The “6 Plant Parts – Taste Them All!" event also featured a selection of fruit and vegetable samples, but this time students were challenged to choose samples representing each of the six parts of a plant (root, stem, leaf, flower, seed, fruit). The selections included fruits and vegetables from each part of the plant: tomatoes, cucumbers, peas, strawberries, tomatoes, asparagus, rhubarb, kohlrabi, lettuce, spinach, radishes, and more.
The school chose local, seasonal produce where available, and partnered with REAP Food Group, a community non-profit, to source the produce from local farms. They even invited a local farmer to join the students at lunchtime. In addition, staff coordinated a local apple sampling with the Great Lakes Great Apple Crunch where all students got an apple to "crunch" into together.

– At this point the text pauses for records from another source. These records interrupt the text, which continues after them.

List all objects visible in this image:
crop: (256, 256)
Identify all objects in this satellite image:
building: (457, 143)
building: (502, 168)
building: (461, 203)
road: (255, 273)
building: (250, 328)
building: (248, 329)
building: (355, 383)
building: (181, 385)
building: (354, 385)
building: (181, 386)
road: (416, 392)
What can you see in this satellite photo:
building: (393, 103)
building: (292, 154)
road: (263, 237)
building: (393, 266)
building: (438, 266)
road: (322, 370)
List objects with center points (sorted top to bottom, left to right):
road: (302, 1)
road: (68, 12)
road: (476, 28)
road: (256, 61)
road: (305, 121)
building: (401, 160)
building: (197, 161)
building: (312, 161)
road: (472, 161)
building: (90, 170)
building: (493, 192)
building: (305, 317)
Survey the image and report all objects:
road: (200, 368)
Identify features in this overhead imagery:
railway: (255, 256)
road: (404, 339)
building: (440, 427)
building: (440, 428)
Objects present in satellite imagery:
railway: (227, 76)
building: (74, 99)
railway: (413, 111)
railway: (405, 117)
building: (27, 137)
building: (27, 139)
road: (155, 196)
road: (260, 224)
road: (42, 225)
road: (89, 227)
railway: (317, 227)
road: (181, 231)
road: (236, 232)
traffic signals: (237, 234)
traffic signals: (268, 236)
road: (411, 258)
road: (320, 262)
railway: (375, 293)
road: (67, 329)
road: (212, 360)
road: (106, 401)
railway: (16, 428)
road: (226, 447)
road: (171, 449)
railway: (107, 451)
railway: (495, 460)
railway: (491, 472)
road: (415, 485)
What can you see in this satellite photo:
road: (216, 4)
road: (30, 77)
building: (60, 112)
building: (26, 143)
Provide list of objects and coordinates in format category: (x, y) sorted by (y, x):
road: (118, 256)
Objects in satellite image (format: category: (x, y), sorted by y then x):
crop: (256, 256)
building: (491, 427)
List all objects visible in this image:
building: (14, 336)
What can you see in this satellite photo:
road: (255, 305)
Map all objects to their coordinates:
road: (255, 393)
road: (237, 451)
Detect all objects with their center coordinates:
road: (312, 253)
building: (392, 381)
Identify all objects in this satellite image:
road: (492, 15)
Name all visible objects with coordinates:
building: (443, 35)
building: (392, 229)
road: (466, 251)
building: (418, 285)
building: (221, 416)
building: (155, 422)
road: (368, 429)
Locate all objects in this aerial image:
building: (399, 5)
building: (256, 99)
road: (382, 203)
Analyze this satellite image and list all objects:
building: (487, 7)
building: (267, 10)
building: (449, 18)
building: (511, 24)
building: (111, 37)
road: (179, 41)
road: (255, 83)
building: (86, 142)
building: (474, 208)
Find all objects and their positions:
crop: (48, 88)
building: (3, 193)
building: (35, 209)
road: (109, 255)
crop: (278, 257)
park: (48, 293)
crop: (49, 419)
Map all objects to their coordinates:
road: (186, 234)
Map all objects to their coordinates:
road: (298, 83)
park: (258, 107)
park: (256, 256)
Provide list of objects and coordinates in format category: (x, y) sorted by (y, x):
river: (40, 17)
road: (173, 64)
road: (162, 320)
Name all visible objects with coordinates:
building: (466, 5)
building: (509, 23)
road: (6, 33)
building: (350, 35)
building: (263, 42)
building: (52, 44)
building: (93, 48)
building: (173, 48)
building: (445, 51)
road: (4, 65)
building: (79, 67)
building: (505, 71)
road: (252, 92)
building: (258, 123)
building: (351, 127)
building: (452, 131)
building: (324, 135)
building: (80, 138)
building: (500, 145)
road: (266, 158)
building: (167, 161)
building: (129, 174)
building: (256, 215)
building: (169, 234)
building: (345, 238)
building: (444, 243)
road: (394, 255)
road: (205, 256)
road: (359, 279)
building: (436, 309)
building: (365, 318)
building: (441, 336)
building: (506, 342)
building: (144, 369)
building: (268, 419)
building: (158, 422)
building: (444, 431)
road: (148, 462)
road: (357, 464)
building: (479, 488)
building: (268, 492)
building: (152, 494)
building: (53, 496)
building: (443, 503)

The coordinated efforts were a great success, and gave the students a new opportunity.
“Many of the students had never before tasted such things as sweet potato hummus, roasted asparagus, herb pesto dip, beauty heart radishes, snap peas, or a spinach and microgreen salad,” said Steve Youngbauer, director of food services. “It was great to be able to expose students to new things and to have them like what they tasted.”
- Gompers Elementary School is not regularly reached with Farm to School programming, so Project Produce gave them the opportunity to introduce students to local produce.
- The school was able to expose students to new fruits and vegetables.
- Coming up with appropriate recipes based on the produce available in early spring was difficult.
- Coordinating the sourcing, pick up/delivery of produce, and recipe prep so that it was all properly timed to ensure peak freshness and allowing kitchen staff enough time to prep was challenging.
- Communicating the Farm to School aspect was challenging given the short lunch periods and window for announcements.